* [Exercise requirements]:
Copy the records below, swapping each "locality" for "site" and leaving everything else untouched.

* [Supplied material]:
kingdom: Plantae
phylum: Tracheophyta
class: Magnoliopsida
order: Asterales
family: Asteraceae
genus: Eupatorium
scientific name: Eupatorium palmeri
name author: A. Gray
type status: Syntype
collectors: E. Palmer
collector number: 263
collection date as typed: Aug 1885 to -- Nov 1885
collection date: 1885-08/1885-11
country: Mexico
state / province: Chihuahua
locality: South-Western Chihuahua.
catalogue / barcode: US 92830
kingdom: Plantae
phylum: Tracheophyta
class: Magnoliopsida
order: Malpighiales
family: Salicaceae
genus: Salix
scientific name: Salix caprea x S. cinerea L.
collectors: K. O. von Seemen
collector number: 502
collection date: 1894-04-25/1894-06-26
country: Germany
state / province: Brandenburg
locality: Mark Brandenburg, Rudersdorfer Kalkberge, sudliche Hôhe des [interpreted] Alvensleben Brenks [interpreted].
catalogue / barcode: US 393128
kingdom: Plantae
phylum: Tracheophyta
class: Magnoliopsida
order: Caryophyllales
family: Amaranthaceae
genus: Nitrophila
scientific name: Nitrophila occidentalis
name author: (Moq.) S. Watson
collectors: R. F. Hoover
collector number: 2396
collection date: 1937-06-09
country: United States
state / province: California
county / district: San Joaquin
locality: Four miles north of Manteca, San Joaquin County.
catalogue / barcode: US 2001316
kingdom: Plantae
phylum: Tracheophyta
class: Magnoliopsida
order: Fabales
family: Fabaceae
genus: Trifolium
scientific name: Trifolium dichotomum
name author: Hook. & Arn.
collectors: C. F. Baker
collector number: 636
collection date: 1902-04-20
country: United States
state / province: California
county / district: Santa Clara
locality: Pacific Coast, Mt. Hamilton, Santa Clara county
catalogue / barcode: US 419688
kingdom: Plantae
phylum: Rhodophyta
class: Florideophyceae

* [Problem solution]:
kingdom: Plantae
phylum: Tracheophyta
class: Magnoliopsida
order: Asterales
family: Asteraceae
genus: Eupatorium
scientific name: Eupatorium palmeri
name author: A. Gray
type status: Syntype
collectors: E. Palmer
collector number: 263
collection date as typed: Aug 1885 to -- Nov 1885
collection date: 1885-08/1885-11
country: Mexico
state / province: Chihuahua
site: South-Western Chihuahua.
catalogue / barcode: US 92830
kingdom: Plantae
phylum: Tracheophyta
class: Magnoliopsida
order: Malpighiales
family: Salicaceae
genus: Salix
scientific name: Salix caprea x S. cinerea L.
collectors: K. O. von Seemen
collector number: 502
collection date: 1894-04-25/1894-06-26
country: Germany
state / province: Brandenburg
site: Mark Brandenburg, Rudersdorfer Kalkberge, sudliche Hôhe des [interpreted] Alvensleben Brenks [interpreted].
catalogue / barcode: US 393128
kingdom: Plantae
phylum: Tracheophyta
class: Magnoliopsida
order: Caryophyllales
family: Amaranthaceae
genus: Nitrophila
scientific name: Nitrophila occidentalis
name author: (Moq.) S. Watson
collectors: R. F. Hoover
collector number: 2396
collection date: 1937-06-09
country: United States
state / province: California
county / district: San Joaquin
site: Four miles north of Manteca, San Joaquin County.
catalogue / barcode: US 2001316
kingdom: Plantae
phylum: Tracheophyta
class: Magnoliopsida
order: Fabales
family: Fabaceae
genus: Trifolium
scientific name: Trifolium dichotomum
name author: Hook. & Arn.
collectors: C. F. Baker
collector number: 636
collection date: 1902-04-20
country: United States
state / province: California
county / district: Santa Clara
site: Pacific Coast, Mt. Hamilton, Santa Clara county
catalogue / barcode: US 419688
kingdom: Plantae
phylum: Rhodophyta
class: Florideophyceae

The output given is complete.